3. Radius of convergence
By the root test applied to (1),
$$ \lim_{n \to \infty} \sqrt[n]{n!} = \infty. \tag{11} $$
Therefore the radius of convergence $R$ satisfies $R = 0$.
Thus $G(z)$ does not define an analytic function for any $z \ne 0$.
4. Relation to exponential generating function
Define the exponential generating function
$$ \widehat{G}(z) = \sum_{n \ge 0} \frac{n!}{n!} z^n = \sum_{n \ge 0} z^n. \tag{12} $$
Using (5),
$$ \widehat{G}(z) = \frac{1}{1-z}. \tag{13} $$
Hence the sequence $n!$ is recovered from a rational function via
$$ n! = n! \cdot [z^n]\frac{1}{1-z}. \tag{14} $$
5. Integral representation
Using the identity
$$ n! = \int_0^\infty t^n e^{-t} , dt, \tag{15} $$
substitute into (1):
$$ G(z) = \sum_{n \ge 0} z^n \int_0^\infty t^n e^{-t} , dt. \tag{16} $$
Interchange sum and integral formally:
$$ G(z) = \int_0^\infty e^{-t} \sum_{n \ge 0} (zt)^n , dt. \tag{17} $$
The geometric series gives
$$ \sum_{n \ge 0} (zt)^n = \frac{1}{1-zt}, \quad zt \ne 1. \tag{18} $$
Thus
$$ G(z) = \int_0^\infty \frac{e^{-t}}{1-zt} , dt. \tag{19} $$
The integral diverges for every $z \ne 0$, consistent with $R=0$.
Verification
From (3),
$$ zG'(z) = G(z) - 1. $$
Expanding both sides using (1),
$$ z \sum_{n \ge 0} (n+1)(n+1)! z^n = \sum_{n \ge 1} n! z^n, $$
and shifting indices yields equality of coefficients for all $n \ge 1$.

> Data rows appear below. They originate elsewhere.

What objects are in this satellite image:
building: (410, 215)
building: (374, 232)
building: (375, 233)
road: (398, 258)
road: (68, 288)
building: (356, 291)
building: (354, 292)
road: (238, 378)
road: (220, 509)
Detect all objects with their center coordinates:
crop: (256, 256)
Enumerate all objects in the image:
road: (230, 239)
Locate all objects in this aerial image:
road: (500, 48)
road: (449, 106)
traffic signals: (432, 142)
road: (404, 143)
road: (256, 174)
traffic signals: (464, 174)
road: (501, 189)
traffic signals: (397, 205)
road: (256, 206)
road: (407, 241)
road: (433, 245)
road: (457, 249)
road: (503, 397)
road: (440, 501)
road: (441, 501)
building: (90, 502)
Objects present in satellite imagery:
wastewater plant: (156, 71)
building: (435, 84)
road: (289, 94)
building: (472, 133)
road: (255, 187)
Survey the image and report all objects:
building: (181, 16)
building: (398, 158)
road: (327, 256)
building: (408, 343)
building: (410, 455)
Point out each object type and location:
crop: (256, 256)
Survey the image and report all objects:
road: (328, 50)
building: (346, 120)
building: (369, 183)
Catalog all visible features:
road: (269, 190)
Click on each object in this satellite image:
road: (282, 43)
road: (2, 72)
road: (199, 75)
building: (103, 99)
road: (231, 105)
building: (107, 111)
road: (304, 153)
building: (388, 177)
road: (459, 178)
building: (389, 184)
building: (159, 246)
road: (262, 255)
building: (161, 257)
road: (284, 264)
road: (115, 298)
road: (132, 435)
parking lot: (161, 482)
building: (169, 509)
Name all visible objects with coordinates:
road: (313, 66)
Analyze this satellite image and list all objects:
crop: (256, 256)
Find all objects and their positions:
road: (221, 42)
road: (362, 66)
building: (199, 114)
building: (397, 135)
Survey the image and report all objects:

The constant term is excluded on the left, matching the subtraction in $G(z)-1$.
The root test computation (11) implies divergence for every nonzero $z$, since for any $z \ne 0$,
$$ \sqrt[n]{|n! z^n|} = |z| \sqrt[n]{n!} \to \infty. $$
This confirms that (1) is only a formal generating function.
Notes
The ordinary generating function of $n!$ exists only as a formal power series with zero radius of convergence, while the exponential generating function is the convergent rational function $1/(1-z)$ by (13). The differential equation (4) is valid formally but has no analytic solution near $z=0$ other than the trivial series interpretation.